Mais comment un homme si intègre peut-il devenir victime de tels vacillements mentaux ? Et si ses rêves n'étaient pas seulement des rêves mais des prémonitions ? Si Curtis n'était pas fou et que la tempête arrivait vraiment ?
Ce sont les questions que les spectateurs se posent continuellement pendant la vision du film parce que le déclin est si bien réalisé qu'il confond continuellement l'esprit de celui qui regarde. Complice de cette réalisation gagnante est la nouvelle icône du cinéma de la folie, Michael Shannon (déjà habitué aux rôles de dément dans des films comme "Bug" de William Friedkin ou "My Son, My Son, What Have You Done?" de Werner Herzog) qui nous offre ici un personnage magnifique, triste et déterminé dans ses objectifs fous. Mention spéciale à sa bonne compagne, Jessica Chastain, qui, après le succès de "The Tree of Life" et la nomination aux Oscars pour "The Help", est de nouveau confrontée à un rôle de femme douce et tourmentée.

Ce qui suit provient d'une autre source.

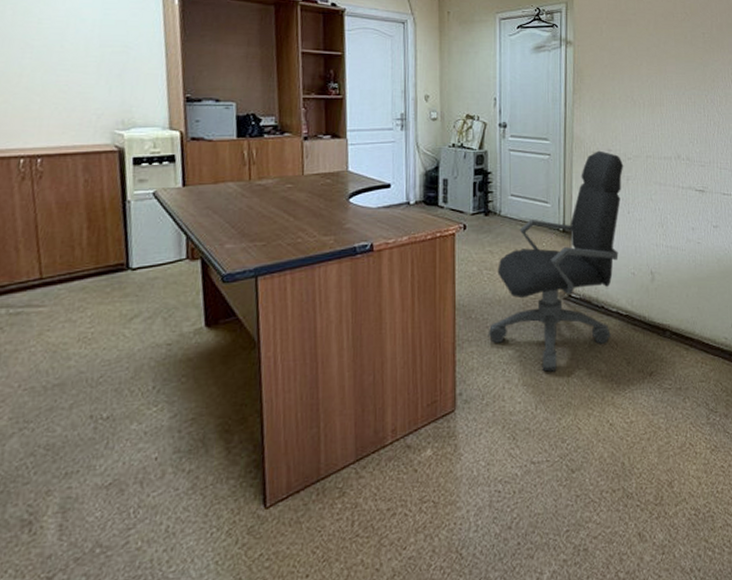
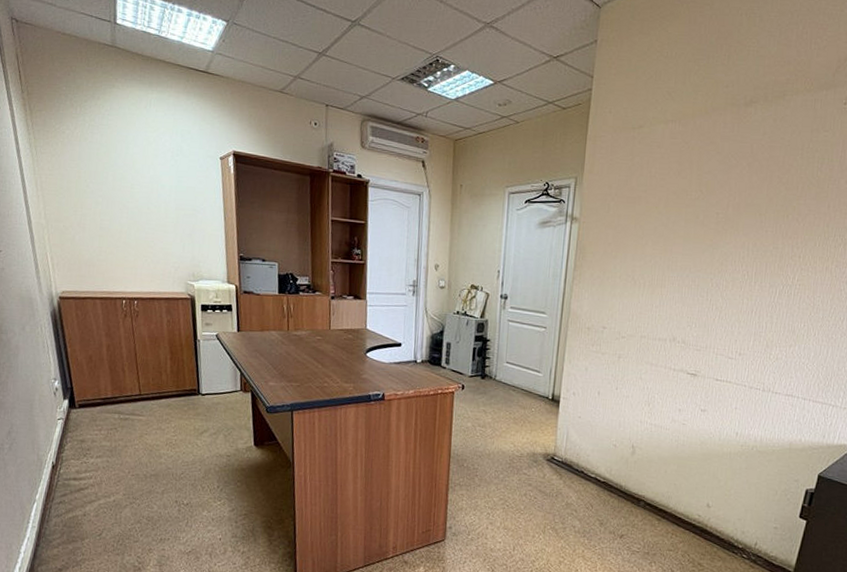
office chair: present [488,150,624,372] -> none [476,327,617,521]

À noter, outre le casting parfaitement en partie, le travail extraordinaire de réalisation de Jeff Nichols et la photographie d'Adam Stone, vive dans les scènes de vie quotidienne et sombre dans celles de tempête.
Il existe plusieurs interprétations possibles du film. Certains y verront une métaphore de la crise qui étreint le monde, d'autres y verront la peur de mourir, d'autres associeront le bunker de Curtis au post-11 septembre et d'autres ne verront rien de si profond et assisteront choqués à la destruction de la vie d'un homme ordinaire. Une chose est certaine : certains moments du film resteront gravés dans la mémoire du spectateur pour l'intensité et l'émotion, comme la longue scène dans le bunker où Samantha compatissante essaie de se faire remettre la clé et quelques instants plus tard, la situation renversée dans le merveilleux, terrifique finale.
En somme, un film qui offre des émotions, qui émeut, qui fait peur, qui fera s'énerver et attendrir en même temps mais surtout qui ne laissera pas indifférent.